## EXERCISE DESCRIPTION
Line by line, print the records exactly as they are, dropping the pictures.

## EXTRACTED MATERIAL
*****
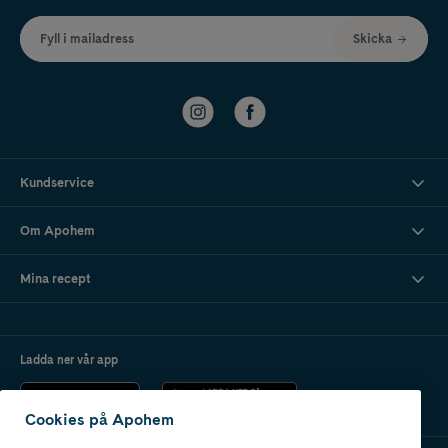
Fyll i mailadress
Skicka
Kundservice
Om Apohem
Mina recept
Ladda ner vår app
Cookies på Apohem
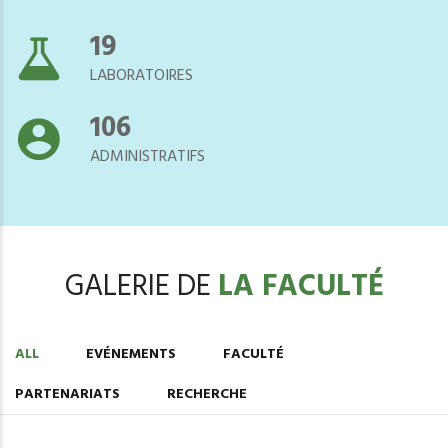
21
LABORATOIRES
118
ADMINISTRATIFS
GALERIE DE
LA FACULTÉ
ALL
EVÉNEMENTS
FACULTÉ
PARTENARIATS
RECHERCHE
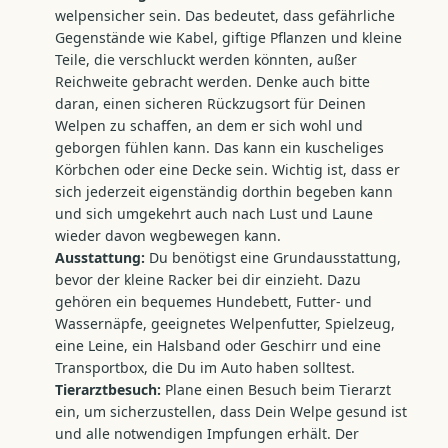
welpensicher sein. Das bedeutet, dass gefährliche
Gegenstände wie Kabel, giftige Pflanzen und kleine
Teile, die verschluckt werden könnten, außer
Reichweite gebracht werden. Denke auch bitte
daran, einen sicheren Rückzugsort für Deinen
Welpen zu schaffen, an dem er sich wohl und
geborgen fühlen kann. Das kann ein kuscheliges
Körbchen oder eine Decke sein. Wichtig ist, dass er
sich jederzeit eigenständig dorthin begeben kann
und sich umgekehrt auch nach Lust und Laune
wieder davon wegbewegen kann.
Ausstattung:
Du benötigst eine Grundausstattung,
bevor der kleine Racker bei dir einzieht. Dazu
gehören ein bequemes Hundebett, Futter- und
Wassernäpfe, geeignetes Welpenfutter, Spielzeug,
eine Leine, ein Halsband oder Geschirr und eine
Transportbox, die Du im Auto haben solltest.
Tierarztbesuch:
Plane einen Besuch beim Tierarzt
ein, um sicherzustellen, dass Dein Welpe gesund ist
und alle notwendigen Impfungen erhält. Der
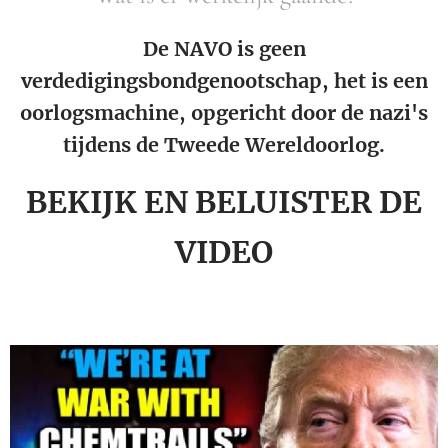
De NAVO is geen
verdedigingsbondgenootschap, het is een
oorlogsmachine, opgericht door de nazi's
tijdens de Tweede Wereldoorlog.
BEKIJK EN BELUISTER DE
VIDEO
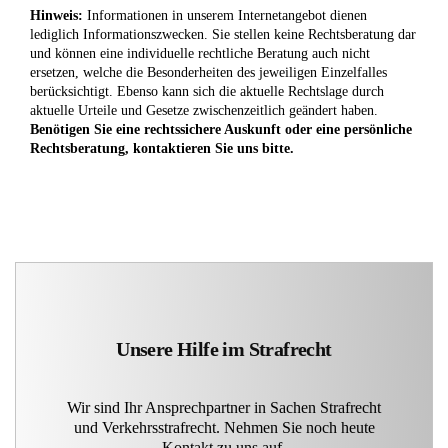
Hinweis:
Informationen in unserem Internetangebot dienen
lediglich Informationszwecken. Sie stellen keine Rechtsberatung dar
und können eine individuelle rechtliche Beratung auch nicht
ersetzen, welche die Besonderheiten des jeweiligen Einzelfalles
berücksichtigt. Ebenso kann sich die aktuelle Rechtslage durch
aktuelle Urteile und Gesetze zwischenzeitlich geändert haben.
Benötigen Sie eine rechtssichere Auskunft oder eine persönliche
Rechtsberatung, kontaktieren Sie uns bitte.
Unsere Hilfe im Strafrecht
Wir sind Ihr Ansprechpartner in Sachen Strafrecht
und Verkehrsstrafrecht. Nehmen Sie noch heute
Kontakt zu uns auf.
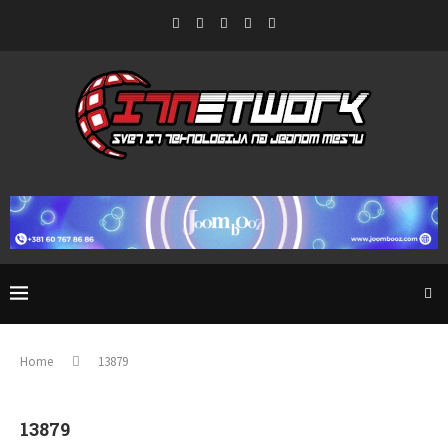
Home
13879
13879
*****
## WRITTEN SOLUTION
Fyll i mailadress
Skicka
Kundservice
Om Apohem
Mina recept
Ladda ner vår app
Cookies på Apohem
21
LABORATOIRES
118
ADMINISTRATIFS
GALERIE DE
LA FACULTÉ
ALL
EVÉNEMENTS
FACULTÉ
PARTENARIATS
RECHERCHE
welpensicher sein. Das bedeutet, dass gefährliche
Gegenstände wie Kabel, giftige Pflanzen und kleine
Teile, die verschluckt werden könnten, außer
Reichweite gebracht werden. Denke auch bitte
daran, einen sicheren Rückzugsort für Deinen
Welpen zu schaffen, an dem er sich wohl und
geborgen fühlen kann. Das kann ein kuscheliges
Körbchen oder eine Decke sein. Wichtig ist, dass er
sich jederzeit eigenständig dorthin begeben kann
und sich umgekehrt auch nach Lust und Laune
wieder davon wegbewegen kann.
Ausstattung:
Du benötigst eine Grundausstattung,
bevor der kleine Racker bei dir einzieht. Dazu
gehören ein bequemes Hundebett, Futter- und
Wassernäpfe, geeignetes Welpenfutter, Spielzeug,
eine Leine, ein Halsband oder Geschirr und eine
Transportbox, die Du im Auto haben solltest.
Tierarztbesuch:
Plane einen Besuch beim Tierarzt
ein, um sicherzustellen, dass Dein Welpe gesund ist
und alle notwendigen Impfungen erhält. Der
De NAVO is geen
verdedigingsbondgenootschap, het is een
oorlogsmachine, opgericht door de nazi's
tijdens de Tweede Wereldoorlog.
BEKIJK EN BELUISTER DE
VIDEO
Hinweis:
Informationen in unserem Internetangebot dienen
lediglich Informationszwecken. Sie stellen keine Rechtsberatung dar
und können eine individuelle rechtliche Beratung auch nicht
ersetzen, welche die Besonderheiten des jeweiligen Einzelfalles
berücksichtigt. Ebenso kann sich die aktuelle Rechtslage durch
aktuelle Urteile und Gesetze zwischenzeitlich geändert haben.
Benötigen Sie eine rechtssichere Auskunft oder eine persönliche
Rechtsberatung, kontaktieren Sie uns bitte.
Unsere Hilfe im Strafrecht
Wir sind Ihr Ansprechpartner in Sachen Strafrecht
und Verkehrsstrafrecht. Nehmen Sie noch heute
Kontakt zu uns auf.
Home
13879
13879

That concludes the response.